20 minutes ago, ONIKKINEN said:

I am pretty sure i used the default interpolation method for registering: Pixel area relation.

If you don't mind the doing another go - try using Lanczos interpolation for registration - just to see what sort of difference you'll get in star FWHM.

I suspect that pixel area relation functions pretty much as linear interpolation and will introduce significant blur and widen FWHM - more so when data is closer to proper sampling (with over sampling you already have blurring on pixel level so additional blurring does not make much of a difference, but if data is sharp - it will be noticed).

[ONIKKINEN]

1 hour ago, vlaiv said:

If you don't mind the doing another go - try using Lanczos interpolation for registration - just to see what sort of difference you'll get in star FWHM.

I suspect that pixel area relation functions pretty much as linear interpolation and will introduce significant blur and widen FWHM - more so when data is closer to proper sampling (with over sampling you already have blurring on pixel level so additional blurring does not make much of a difference, but if data is sharp - it will be noticed).

Well i did that and now FWHM is smaller in the split version compared to the RCD+BIN2 version. Curiously noise in standard deviation is lower in the RCD+BIN version, but in the RMSE (whatever this means) its the other way around. Interestingly noise measurements of both kind are much higher than with pixel area relation, so this means you are right and some kind of blurring (acting as denoising) could take place when not wanted?

RCD debayer + BIN2:

Full Width Half Maximum:
        FWHMx=3.83"
        FWHMy=3.50"

RMSE:
        RMSE=5.721e-04
02:06:39: Background noise value (channel: #0): 2.896 (4.419e-05)
02:06:39: Background noise value (channel: #1): 3.270 (4.990e-05)
02:06:39: Background noise value (channel: #2): 2.845 (4.342e-05)

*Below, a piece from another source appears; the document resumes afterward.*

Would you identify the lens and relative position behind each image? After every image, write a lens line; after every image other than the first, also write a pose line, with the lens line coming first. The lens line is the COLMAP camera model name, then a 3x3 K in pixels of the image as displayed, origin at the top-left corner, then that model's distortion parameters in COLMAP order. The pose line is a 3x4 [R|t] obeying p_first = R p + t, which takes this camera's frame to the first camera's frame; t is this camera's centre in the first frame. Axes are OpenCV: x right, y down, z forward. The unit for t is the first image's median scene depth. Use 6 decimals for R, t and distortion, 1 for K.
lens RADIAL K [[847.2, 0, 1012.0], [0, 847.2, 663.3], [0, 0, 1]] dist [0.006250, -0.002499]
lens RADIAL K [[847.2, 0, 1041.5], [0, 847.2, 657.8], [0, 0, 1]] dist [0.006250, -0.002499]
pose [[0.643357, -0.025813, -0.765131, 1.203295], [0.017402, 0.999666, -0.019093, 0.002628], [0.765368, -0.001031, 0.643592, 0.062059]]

------------------------------------

Bayer split:

Full Width Half Maximum:
        FWHMx=3.71"
        FWHMy=3.50"

RMSE:
        RMSE=5.690e-04
01:57:23: Background noise value (channel: #0): 4.011 (6.120e-05)
01:57:23: Background noise value (channel: #1): 3.725 (5.683e-05)
01:57:23: Background noise value (channel: #2): 3.691 (5.633e-05)

-------------------------------------

This time AstroimageJ reports both as 2.60 pixels in FWHM, which is close enough to SiriL measurements.

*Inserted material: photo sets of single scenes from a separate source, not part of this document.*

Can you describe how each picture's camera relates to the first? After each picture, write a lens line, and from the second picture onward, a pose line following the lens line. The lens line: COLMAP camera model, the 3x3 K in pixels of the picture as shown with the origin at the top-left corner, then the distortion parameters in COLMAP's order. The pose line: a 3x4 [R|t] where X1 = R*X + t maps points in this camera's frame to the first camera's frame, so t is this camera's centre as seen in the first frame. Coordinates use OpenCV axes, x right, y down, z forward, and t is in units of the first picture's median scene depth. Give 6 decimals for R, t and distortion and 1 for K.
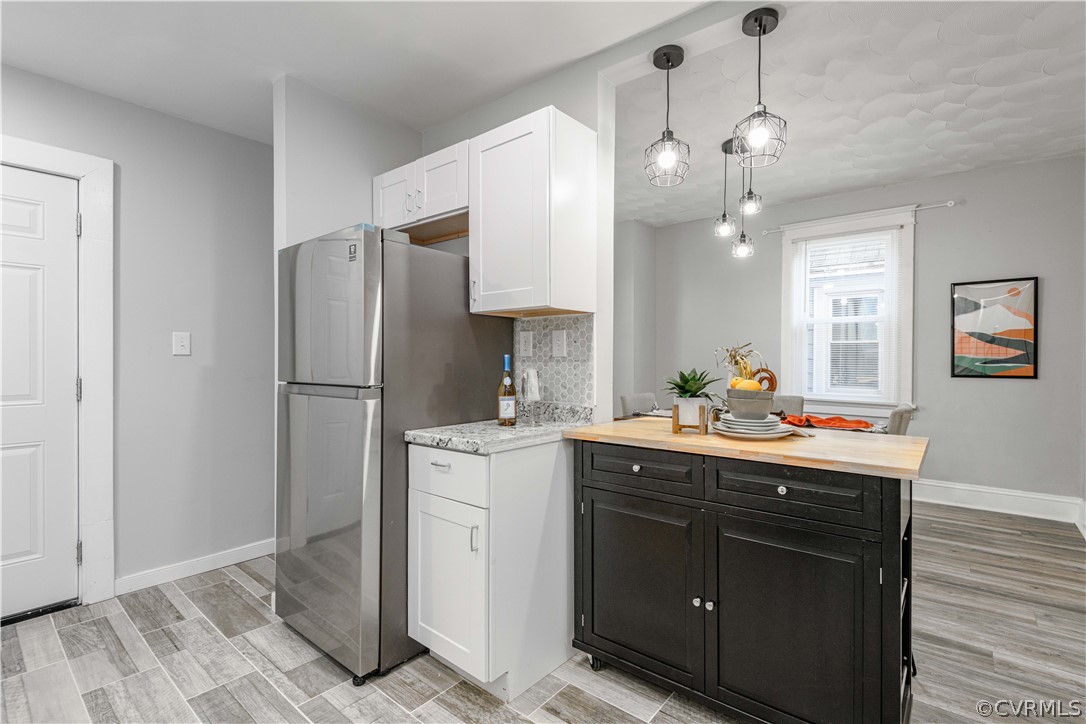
lens RADIAL K [[501.8, 0, 554.0], [0, 501.8, 358.2], [0, 0, 1]] dist [0.018757, -0.013600]
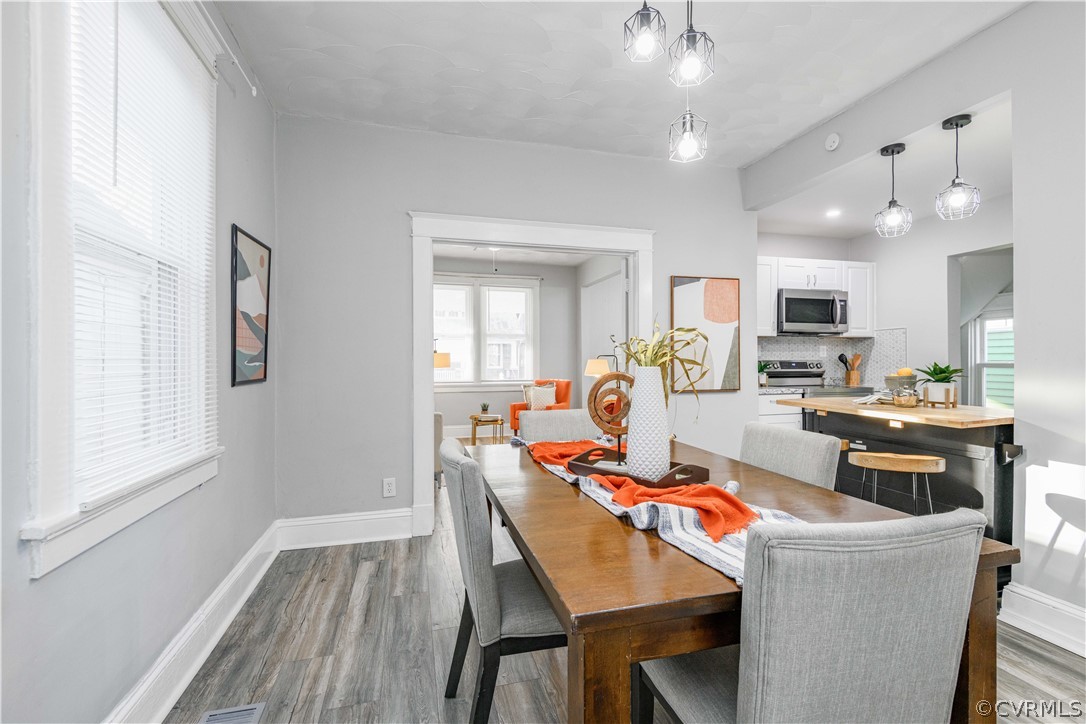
lens RADIAL K [[501.8, 0, 546.3], [0, 501.8, 359.5], [0, 0, 1]] dist [0.018757, -0.013600]
pose [[-0.808642, -0.001681, 0.588299, 0.298690], [-0.002678, 0.999996, -0.000824, 0.012083], [-0.588295, -0.002242, -0.808643, 2.384534]]
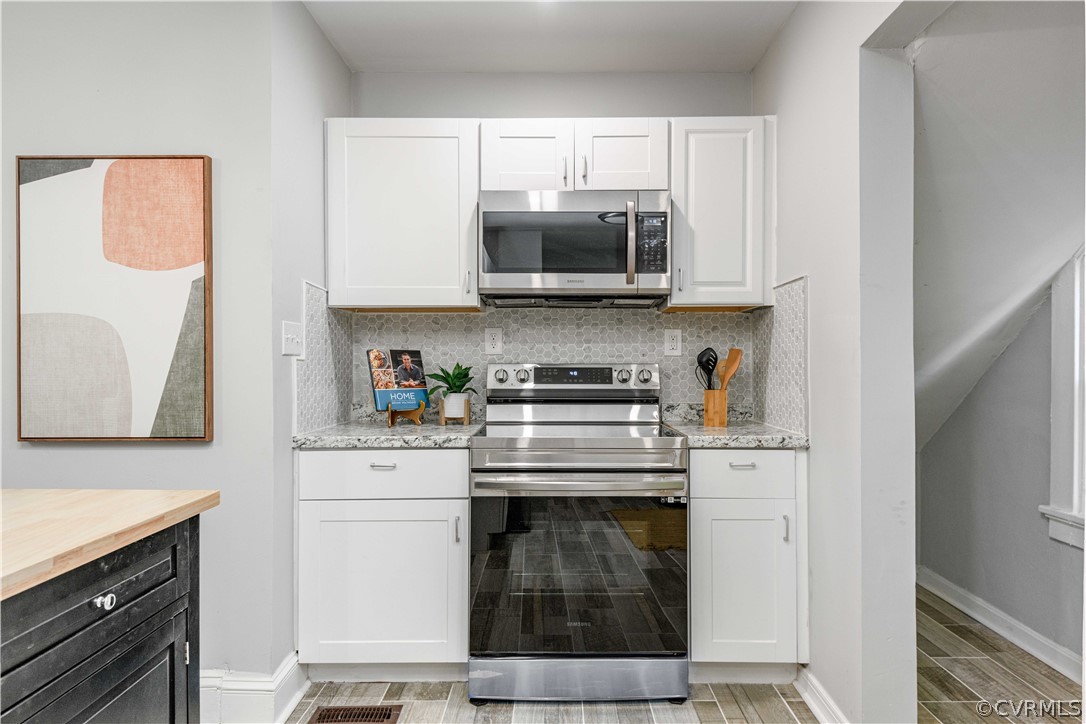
lens RADIAL K [[641.4, 0, 553.2], [0, 641.4, 361.7], [0, 0, 1]] dist [0.017546, -0.012723]
pose [[-0.618925, -0.003710, 0.785441, -0.222536], [-0.003824, 0.999991, 0.001709, 0.005371], [-0.785440, -0.001946, -0.618934, 0.674764]]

I avoided Lanczos-4 before because it left some cold pixel artifacts around some stars, but ill just deal with this with cosmetic correction or something since a drop of 1'' in FWHM is pretty significant.

[powerlord]

Has anyone seen @vlaiv and @ONIKKINEN in the same room ? Are they twins seperated at birth ? I think we should be told. 😁

 

[vlaiv]

11 hours ago, ONIKKINEN said:

Interestingly noise measurements of both kind are much higher than with pixel area relation, so this means you are right and some kind of blurring (acting as denoising) could take place when not wanted?

I think that pixel area relation (not sure what it is, but by the sound of the name of it) is pretty much the same as linear interpolation as long as there is no significant rotation, and even with rotation, it won't be as good as other interpolation methods.

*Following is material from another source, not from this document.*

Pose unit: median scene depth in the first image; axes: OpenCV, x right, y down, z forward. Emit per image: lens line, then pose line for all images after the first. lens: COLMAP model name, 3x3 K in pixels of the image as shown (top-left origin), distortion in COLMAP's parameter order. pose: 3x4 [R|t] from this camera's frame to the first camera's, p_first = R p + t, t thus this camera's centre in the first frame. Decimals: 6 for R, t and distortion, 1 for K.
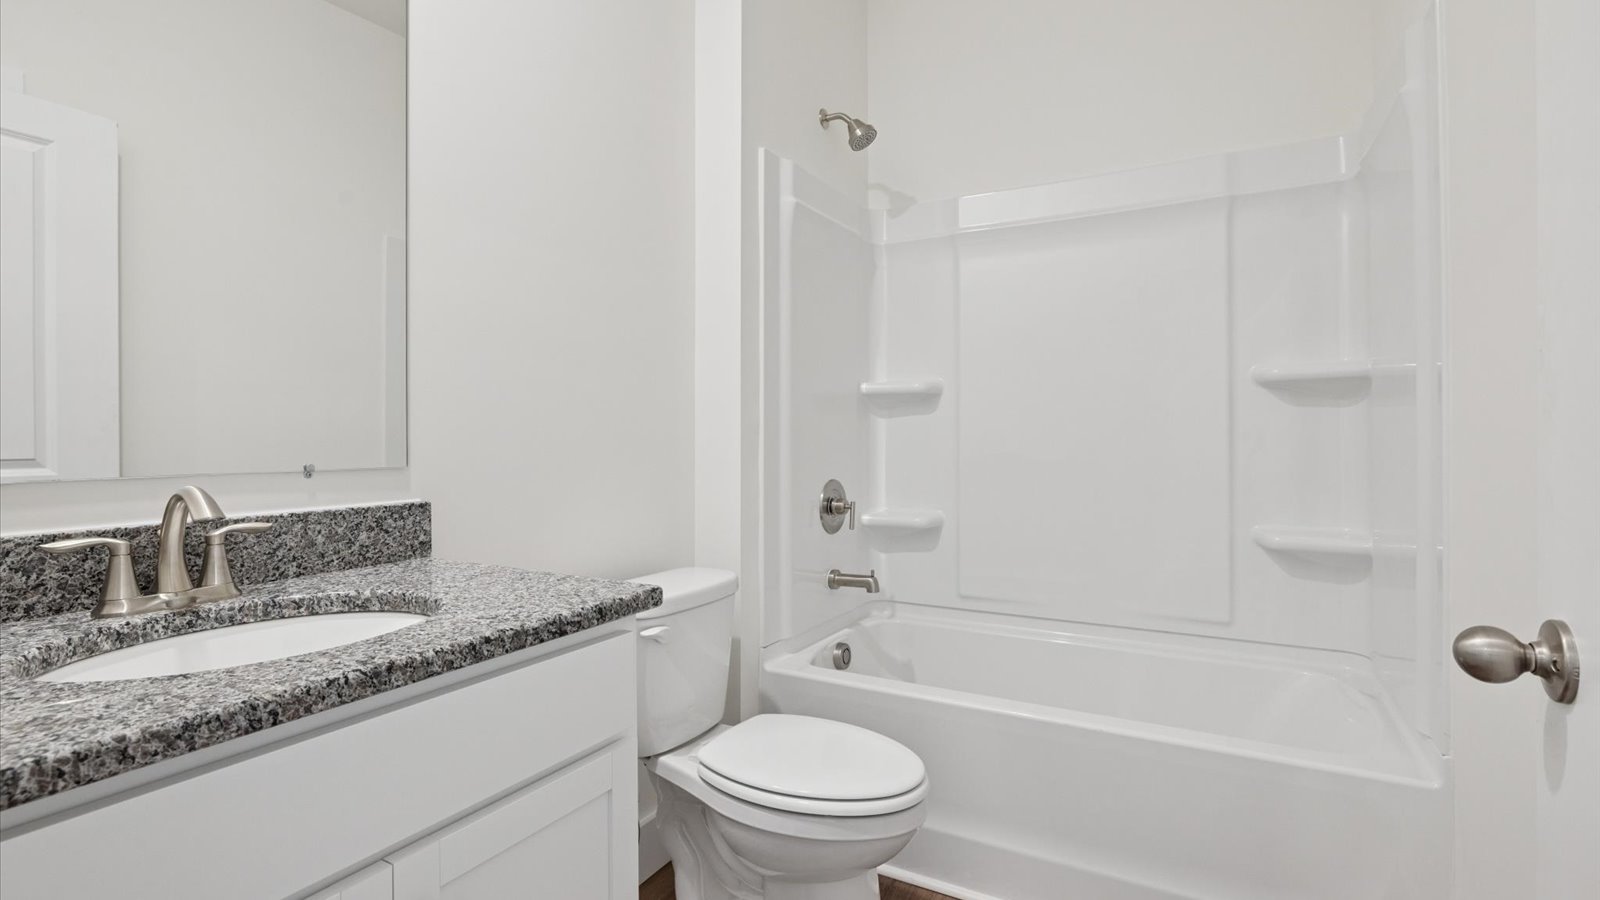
lens RADIAL K [[788.6, 0, 802.7], [0, 788.6, 439.1], [0, 0, 1]] dist [-0.001471, -0.000164]
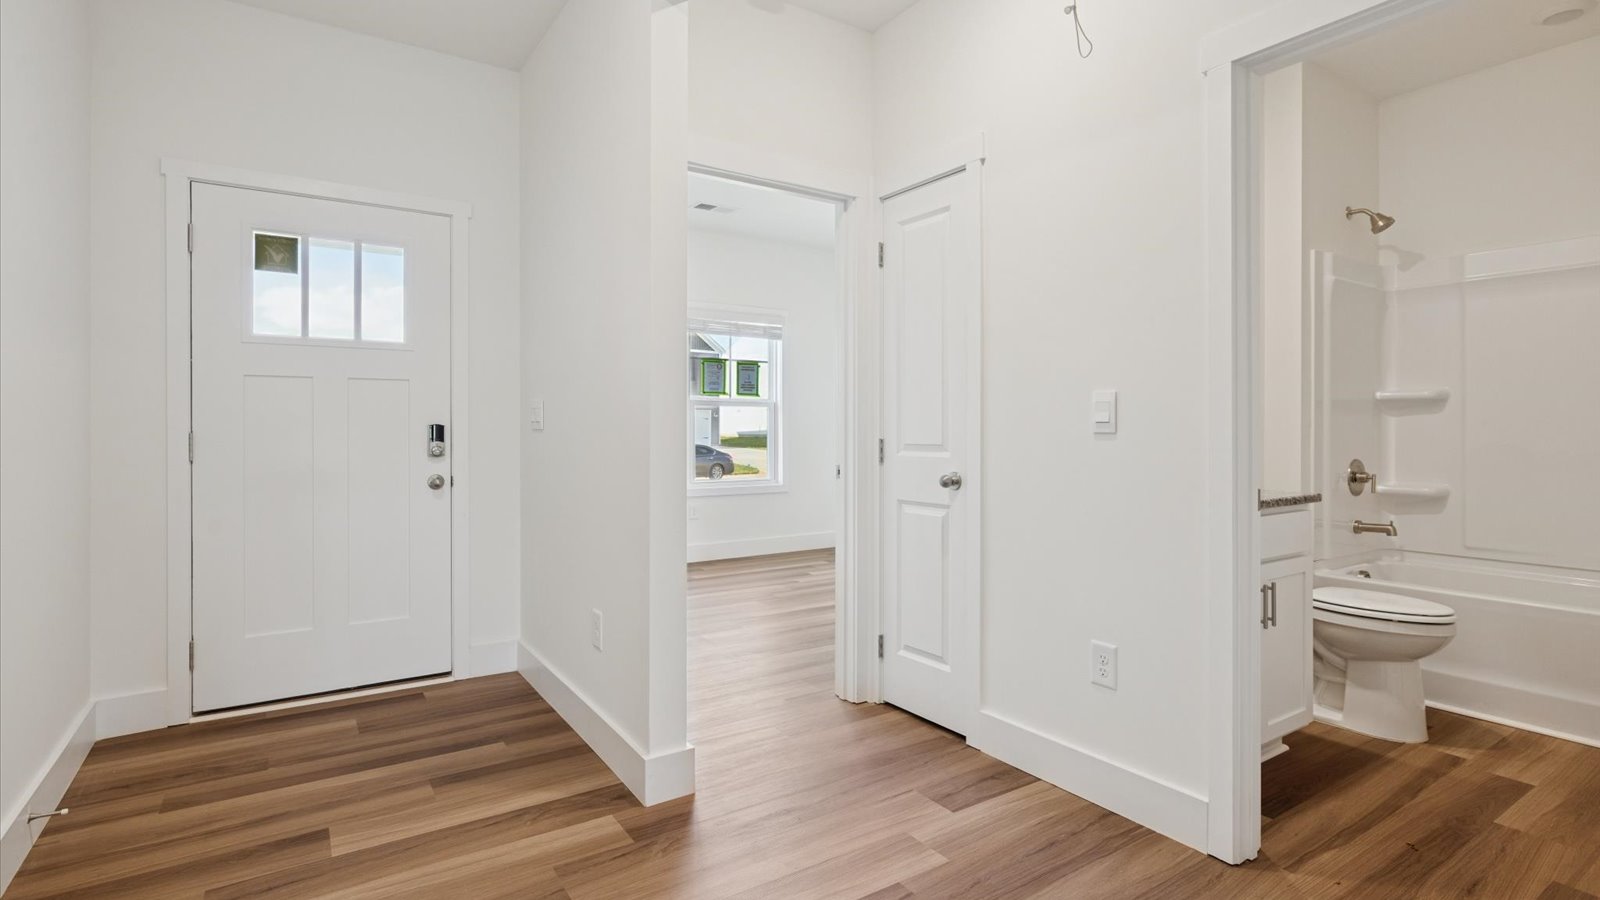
lens RADIAL K [[788.6, 0, 802.7], [0, 788.6, 439.1], [0, 0, 1]] dist [-0.001471, -0.000164]
pose [[0.889550, 0.001994, -0.456834, -0.209078], [-0.001045, 0.999997, 0.002329, 0.011529], [0.456838, -0.001594, 0.889549, -0.776586]]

Choice of interpolation method is very important as it determines pixel-to-pixel correlation which is balance between sharpness and denoising due to blur.

I personally prefer sharpness as denoising due to that slight blur is only in high frequency domain so low frequency domain noise remains unaltered.

In the end - I think that this experiment shows something most people don't really think about - resolution of OSC camera is indeed half of what pixel size suggests and interpolation debayering is the same as taking mono image and enlarging it to 200% in software - unnecessary and void of detail. This is why I always prefer split / super pixel approach.

[iapa]

As an FYI, an AVX controlled by ASIAir Pro, with my RadCat 51 and an ASI 183, Slideguide focuser and ASI174 guide cam

So,  1.98"/pixel (about 2 guiding RMS), and a guide ratio of 5.1 - somewhat under-sampling.

I'm currently looking at a guiding RMS of <1"

Not sure I believe that on an AVX.

If I can match, or better, that on the CGX-L with the Quattro CF 10" f4, I suppose I should get something reasonable.

I'll be searching though the quagmire known as my back garden for the pier in next couple of days.